Bolton laughed, his body twisting in pain. “Find another target, cop. I already got a nice hole in me there.”
“Shot?”
“Stabbed. Son-of-a-bitch tweaker I stayed with last night stuck a kitchen knife in my belly. I think he clipped my liver. I don’t think he got a liver no more, not after what I done to him.”
“I’ve got a doctor outside. You slide out of the booth, let me pat you down, and I’ll get her in here to look at you.”
Bolton ignored him. “You Boston PD?”
“Paradise police chief, Jesse Stone.”
“Chief, huh?” He laughed, his body clenching in pain again. “I’m moving up in the world. Listen, Stone, we didn’t mean to kill the old woman, I swear on my mother. She just... you know.”
“I know. Who hired you?”
Hump shrugged. “King made all of them arrangements.”
“What were you looking for in the house?”
“A key or a piece of paper with numbers on it, stuff like that.”
“Curnutt found it. Did you know he found it?”
“No, he fucked me with that.”
“You think the guy who hired you guys killed King?”
“Maybe. I don’t know. Just because it figures don’t make it so.”
“Let me get the doctor in here for you.”
“Nah, I’m done. The only reason I’m even still breathing is because I’ve been tooting on some crank every few minutes.”
Jesse asked, “You still have the ring?”
“In the balled-up socks in my sweatshirt,” Bolton said, his words slurred, his eyes fluttering. “It’s a beautiful thing. You seen it?”
“Uh-huh. Pictures of it.”
“Maybe you should get that doctor in here. I don’t think—”
But before Hump Bolton could finish, he slumped over in the booth and fell onto the floor. Jesse quickly stepped around to Bolton, dragged him away from the booth, and laid him on his back. Jesse patted Bolton down, pulled the gun out of his waistband, and pushed it along the floor behind him.
Jesse held up his shield. “Police. Call nine-one-one and get an ambulance and backup here. You.” He pointed to one of the guys sitting at the bar. “Go outside. There’s a woman doctor out there. Get her in here. Now!”
The guy jumped off his barstool and ran through the door. But by the time Tamara made it inside, it was too late. Hump Bolton was dead. Jesse didn’t need the medical examiner now standing over his shoulder to tell him so. He knew death when he saw it.
77
Tamara had tried her best to get Bolton’s heart started again. When the ambulance got there, the EMTs took over, but it was all wasted effort.
“I’ve got no clue how he was even talking to you, Jesse,” Tamara said between giving statements to the Boston cops. “He was suffering from profound blood loss and that was a nasty wound.” She shook her head. “I usually get them when they’re already dead and their stories are already written. Sometimes I forget how powerful and stubborn the mind can be. It can make the human body ignore the fact that it should have stopped functioning.”
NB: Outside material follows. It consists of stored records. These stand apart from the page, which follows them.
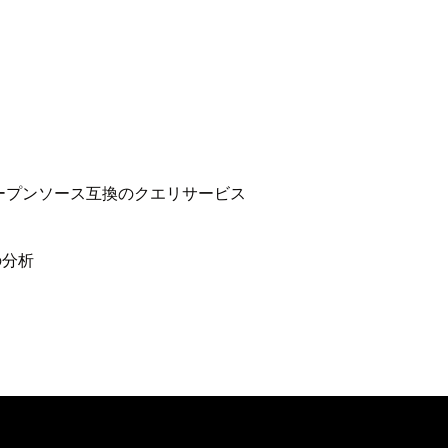
ープンソース互換のクエリサービス
の分析
る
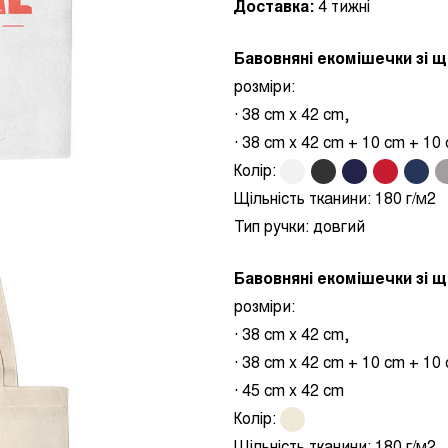
Доставка:
4 тижні
Бавовняні екомішечки зі щ
розміри:
· 38 cm x 42 cm,
· 38 cm x 42 cm + 10 cm + 10
Колір:
.
.
.
.
.
.
Щільність тканини:
180 г/м2
Тип ручки:
довгий
Бавовняні екомішечки зі щ
розміри:
· 38 cm x 42 cm,
· 38 cm x 42 cm + 10 cm + 10
· 45 cm x 42 cm
Колір:
.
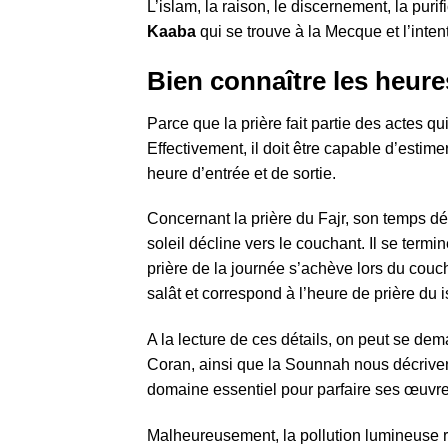
L’islam, la raison, le discernement, la puri
Kaaba
qui se trouve à la Mecque et l’inten
Bien connaître les heure
Parce que la prière fait partie des actes 
Effectivement, il doit être capable d’esti
heure d’entrée et de sortie.
Concernant la prière du Fajr, son temps dé
soleil décline vers le couchant. Il se termi
prière de la journée s’achève lors du couch
salât et correspond à l’heure de prière du i
A la lecture de ces détails, on peut se de
Coran, ainsi que la Sounnah nous décrivent
domaine essentiel pour parfaire ses œuvre
Malheureusement, la pollution lumineuse re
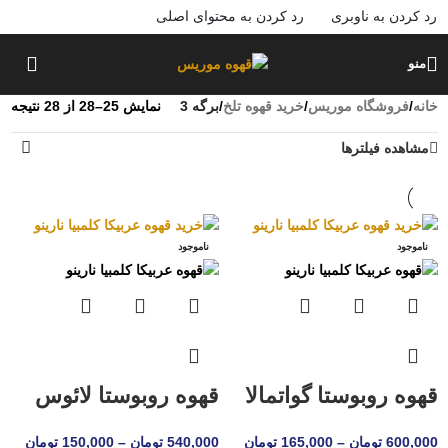
رد کردن به ناوبری
رد کردن به محتوای اصلی
منو
خانه
/
فروشگاه موریس
/
خرید قهوه تلخ
/
برگه 3
نمایش 25–28 از 28 نتیجه
مشاهده فیلترها
ناموجود
ناموجود
قهوه روبوستا گواتمالا
قهوه روبوستا لائوس
600,000
تومان
–
165,000
تومان
540,000
تومان
–
150,000
تومان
“You should have been a philosopher, Doc.”
Before she could answer, a man who introduced himself as Detective Hanrahan interrupted.
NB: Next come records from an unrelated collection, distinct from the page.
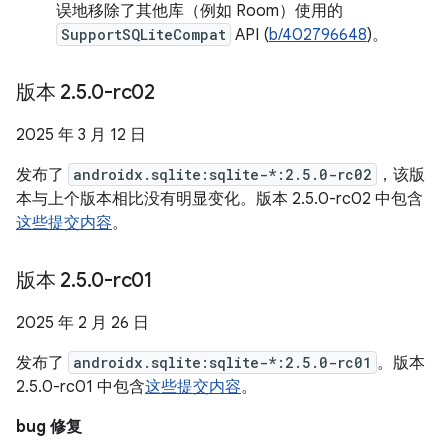
误地移除了其他库（例如 Room）使用的
SupportSQLiteCompat
API (
b/402796648
)。
版本 2
.
5
.
0-rc02
2025 年 3 月 12 日
发布了
androidx.sqlite:sqlite-*:2.5.0-rc02
，该版
本与上个版本相比没有明显变化。版本 2.5.0-rc02 中包含
这些提交内容
。
版本 2
.
5
.
0-rc01
2025 年 2 月 26 日
发布了
androidx.sqlite:sqlite-*:2.5.0-rc01
。版本
2.5.0-rc01 中包含
这些提交内容
。
bug 修复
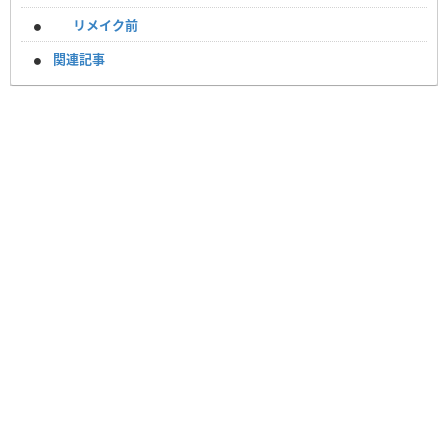
リメイク前
関連記事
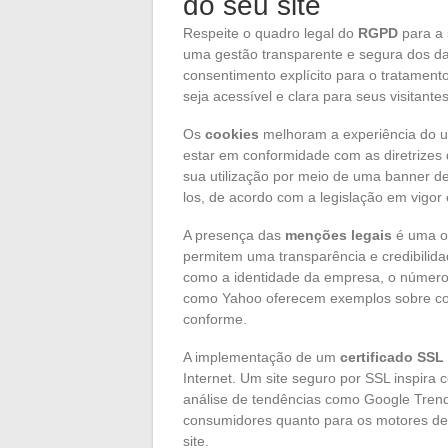
do seu site
Respeite o quadro legal do
RGPD
para a 
uma gestão transparente e segura dos da
consentimento explícito para o tratament
seja acessível e clara para seus visitantes
Os
cookies
melhoram a experiência do u
estar em conformidade com as diretrizes
sua utilização por meio de uma banner de
los, de acordo com a legislação em vigor
A presença das
menções legais
é uma ob
permitem uma transparência e credibilida
como a identidade da empresa, o número 
como Yahoo oferecem exemplos sobre com
conforme.
A implementação de um
certificado SSL
Internet. Um site seguro por SSL inspira 
análise de tendências como Google Trends.
consumidores quanto para os motores de
site.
“Chief Stone,” he said. “We need to talk.”
Hanrahan was a few inches shorter and about ten years younger than Jesse, but his blue eyes were weary. They sat down across from each other at a front booth.
“Boston’s not your patch, Chief. What were you doing here?”
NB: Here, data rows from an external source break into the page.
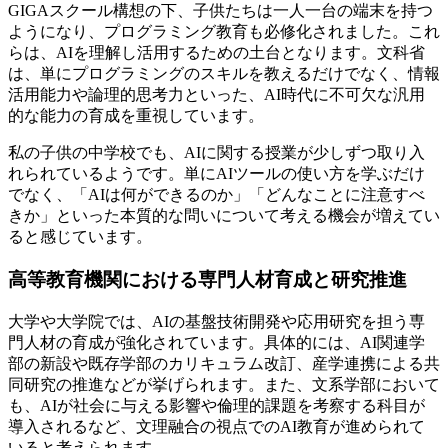
GIGAスクール構想の下、子供たちは一人一台の端末を持つ
ようになり、プログラミング教育も必修化されました。これ
らは、AIを理解し活用するための土台となります。文科省
は、単にプログラミングのスキルを教えるだけでなく、情報
活用能力や論理的思考力といった、AI時代に不可欠な汎用
的な能力の育成を重視しています。
私の子供の中学校でも、AIに関する授業が少しずつ取り入
れられているようです。単にAIツールの使い方を学ぶだけ
でなく、「AIは何ができるのか」「どんなことに注意すべ
きか」といった本質的な問いについて考える機会が増えてい
ると感じています。
高等教育機関における専門人材育成と研究推進
大学や大学院では、AIの基盤技術開発や応用研究を担う専
門人材の育成が強化されています。具体的には、AI関連学
部の新設や既存学部のカリキュラム改訂、産学連携による共
同研究の推進などが挙げられます。また、文系学部において
も、AIが社会に与える影響や倫理的課題を考察する科目が
導入されるなど、文理融合の視点でのAI教育が進められて
いると考えられます。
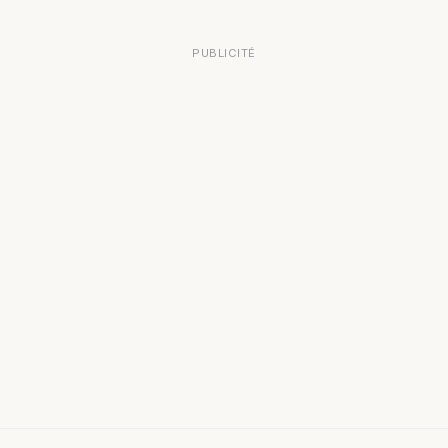
PUBLICITÉ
“Bolton was a suspect in a homicide and an assault in Paradise. His partner was—”
“Yeah, yeah, I read the papers. Still don’t explain what you were doing here.”
“I got a tip from a CI.”
Hanrahan laughed a sneering laugh. “A confidential informant, huh? This is one of Vinnie Morris’s joints. Nothing happens here without him knowing about it.”
“You’d know better than me.”
“Why didn’t you alert the BPD?”
Jesse answered with a cocktail of lies and the truth. “Because I heard Bolton wanted to give himself up, but that he’d only surrender to me. I was afraid that if I did anything else, it might create a hostage situation.”
Hanrahan liked that answer about as much as he would a cancer diagnosis, but he couldn’t argue with it except to say, “You should have let us know before you went in. You always travel with an ME?”